Consider a prompt change that improves citation quality but increases input tokens per case by 4x. Is that acceptable? Maybe. But it should be a conscious decision, not an invisible side effect.

Consider a model upgrade that improves groundedness but pushes p95 latency above the product budget. Is the quality improvement worth the latency cost? Maybe. But that is a release decision, not a hidden implementation detail.

Consider an agent loop that handles ambiguous questions by calling every tool it has. The final answer may look polished, but the workflow is behaving like an unbounded search process. That needs a budget.

The gate does not remove engineering judgment. It gives engineering judgment something concrete to inspect.

What The M0 Slice Pins Down

The first AgentOps Lab slice did not try to build the whole platform. The useful work was getting the local contracts to line up:

  • Evaluation suites are defined as YAML.
  • Expected responses live in structured fixtures.
  • Workflow definitions are versioned.
  • The runner normalizes workflow output.
  • Deterministic evaluators score known behaviors.
  • Trace events are validated before scoring.
  • The report schema captures summary and per-case results.
  • Gate policies enforce quality, latency, and cost thresholds.
  • The CLI exits non-zero when the gate fails.
  • CI can run the same local evaluation and store the report as an artifact.

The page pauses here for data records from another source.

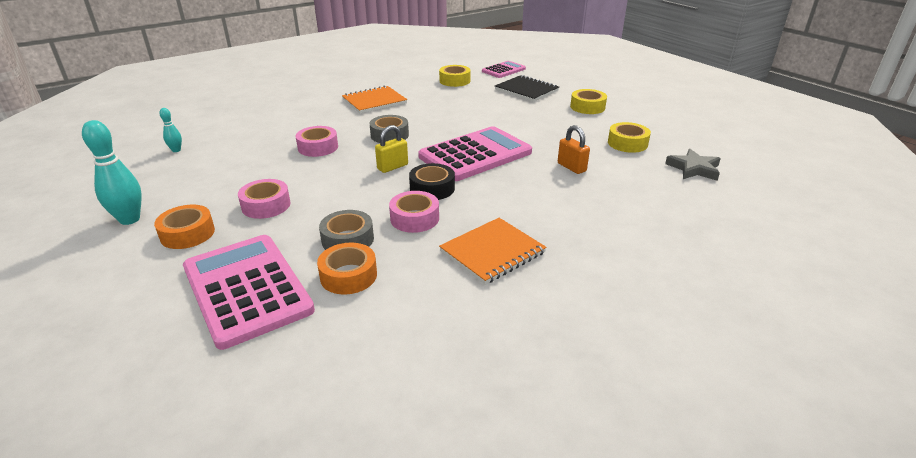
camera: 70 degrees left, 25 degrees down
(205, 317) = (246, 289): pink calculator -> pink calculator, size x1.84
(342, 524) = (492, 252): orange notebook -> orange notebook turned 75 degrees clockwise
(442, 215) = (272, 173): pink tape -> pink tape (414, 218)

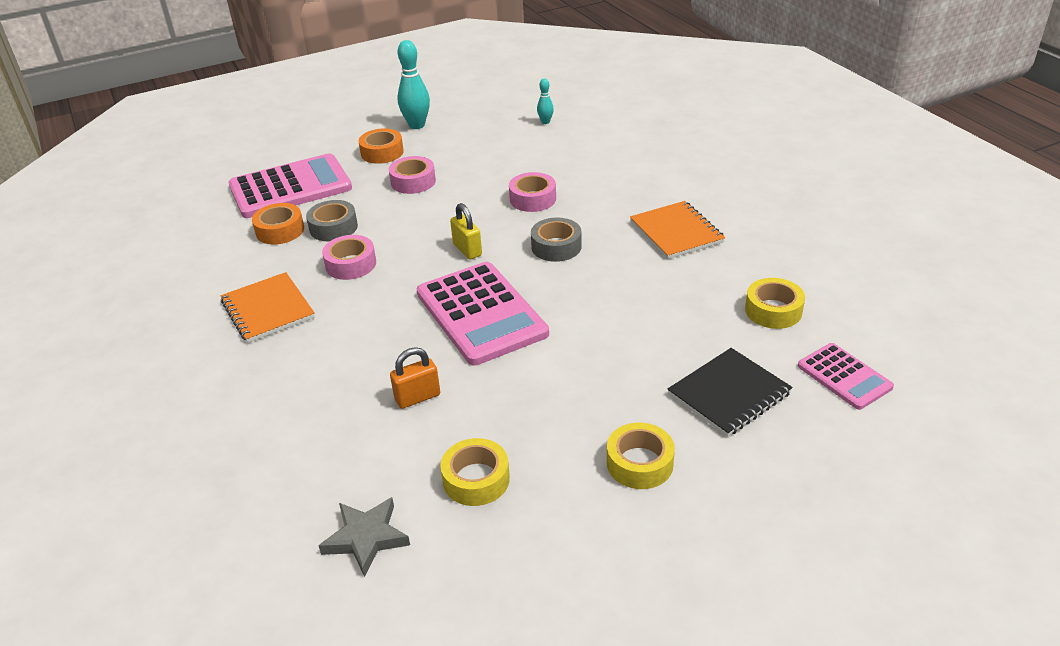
camera: 100 degrees right, 5 degrees up
(432, 188) = (407, 276): black tape -> none

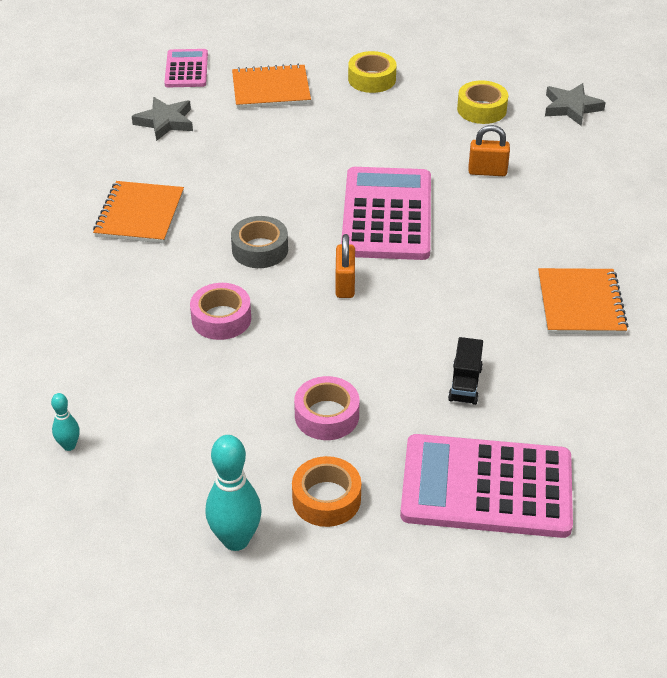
camera: 150 degrees left, 5 degrees up
(280, 230) = (530, 410): orange tape -> none
(333, 227) = (465, 384): grey tape -> black truck
(351, 264) = (472, 321): pink tape -> none
(467, 250) = (345, 285): yellow padlock -> orange padlock
(729, 394) = (271, 89): black notebook -> orange notebook
(773, 310) = (165, 122): yellow tape -> grey star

That is a small vertical slice, but it is the right vertical slice. It proves the system can make a promotion decision from one command.

The broader platform can grow from there: external workflow adapters, agentic tool traces, stronger regulated-environment evaluators, PostgreSQL-backed run storage, a web console, OpenTelemetry export, and an AWS reference architecture.

But those pieces should not come before the local evaluation contract works. Otherwise the project risks becoming a dashboard around an unclear decision model.

The Result

The current local Basic RAG run passes the Harborlight incident-response suite:

  • Cases: 13
  • Passed: 13
  • Failed: 0
  • Gate status: passed
  • Gate checks: 17 / 17
  • Red-team pass rate: 1.0
  • Groundedness: 1.0
  • Citation quality: 1.0
  • Refusal behavior: 1.0
  • Secrets disclosure safety: 1.0

That result should be interpreted carefully.

It does not mean the system is production-ready. It does not mean the future API, web console, cloud deployment, or external workflow adapters are done. It does not mean deterministic local cost estimates are the same as provider billing data.

It means the M0 contract works: a workflow can be evaluated against a curated suite, produce traceable evidence, emit a report, and pass or fail a promotion gate.

That is a better claim than “the agent works.”

It says what was measured, what passed, and what remains.

The Bigger Point

The next AI engineering challenge is not getting agents to do more. It is proving they keep doing useful work under real operational constraints. That means evaluation has to cover retrieval, grounding, citations, refusals, safety, tool use, retries, latency, tokens, and cost — and turn that behavior into reviewable artifacts that fit normal engineering discipline.

AI workflows need release engineering.

The polished answer is only one part. The more important question is whether a workflow can explain itself: what evidence it used, what it refused, what it cost, how long it took, which tools it called, which risks it avoided, and why it should be promoted.

Production AI starts when quality and cost can fail the build.

Practical Takeaways

  • Treat a working demo as the beginning, not the promotion decision.
  • Evaluate quality and cost together. Accuracy alone is not enough.
  • Make refusal a first-class success case when evidence is missing or the request is unsafe.
  • Score retrieval, citations, grounding, tool use, and safety separately.
  • Put latency, token usage, tool calls, retries, and estimated cost in the report.
  • Make gate policies explicit and versioned.
  • Store evaluation reports as CI artifacts so failures are reviewable.
  • Validate trace events before scoring. Bad traces make bad debugging.
  • Keep the first slice local and deterministic until the contract is stable.
  • Do not build a dashboard before you know what decision the dashboard supports.

That is the difference between a shiny demo and an AI workflow that engineering teams can operate.